From people to products, supply chain sets and implements standards, according to Hollie Gallagher, Banner Health’s Supply Chain Services senior program director.
“Standardized product formularies help manage a seemingly endless catalog of purchase opportunities,” she noted. “Also, while some suppliers prefer to segment non-acute as a different business line, we focus on our ‘one supply chain’ model so we leverage the scale of our supply chain to benefit all parts of the continuum. This keeps supply costs down in a non-acute environment where reimbursements are low.”
Supply chain at UChicago Medicine strives to simplify the shopping experience for its clinical customers, according to Tritch.
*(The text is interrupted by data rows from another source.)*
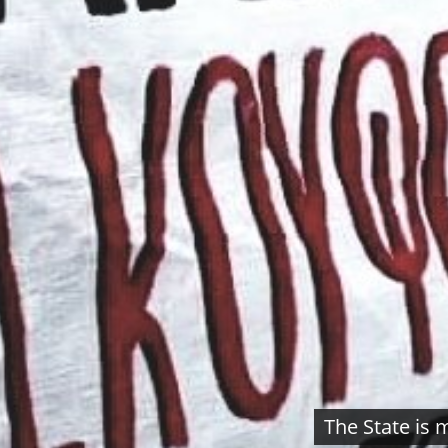
The State is 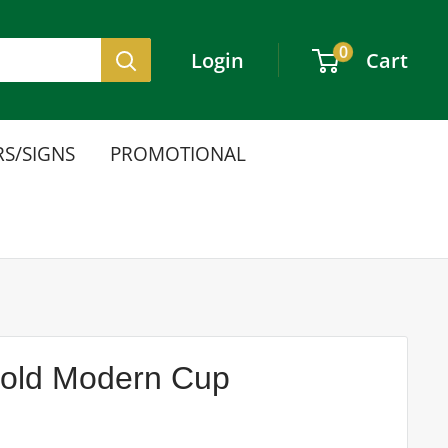
0
Login
Cart
S/SIGNS
PROMOTIONAL
Gold Modern Cup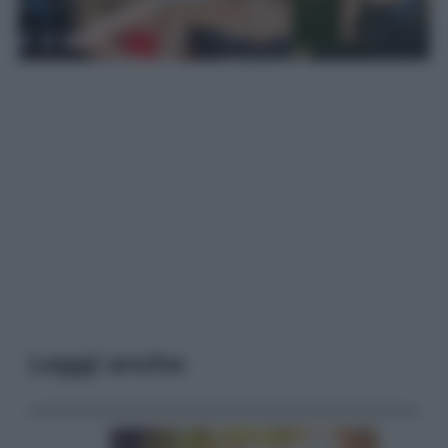
Leggi anche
“A good simple solution is ‘punch-out catalogs’ through our Oracle Cloud ERP,” he said. “We work to make the buying experience easy and controlled to formulary but also keep the data and process rooted in our ERP systems. This provides ease of ordering for providers [and] caregivers where needed and keeps within our standards.”
UChicago Medicine’s supply chain also dispatches special teams to facilitate processes, too, O’Malley reports.
“We have implemented VA teams by site of service to help align and standardize device utilization across the system,” he said. “Where standardization is not possible due to specific site implications (such as cost and reimbursement changes) we can help ensure we have the rationalization for the decision backed by clinical evidence, financial analysis and market dynamics. Our Strategic Sourcing team also partners with our Service Line leaders to understand their goals with regard to shifting sites of service so we can get ahead of equipment and technology needs to make this happen.”
Tritch stands behind the benefits of their team approach.
“Having some roving dedicated supply chain staff in the non-acute domain is fundamental to success and keeping things consistent and standardized and connected into the mothership to provide support where needed,” he added.
Ilchev encourages other organizations, regardless of size and variety, to implement any of the strategies and tactics that UChicago Medicine employs because they are sustainable all around.
“The risk of compromising care without having the right staffing model and/or non-approved supplies being used on patients is much greater than the cost to implement right organizational structure and ordering controls to ensure high quality care at the best total cost,” he concluded.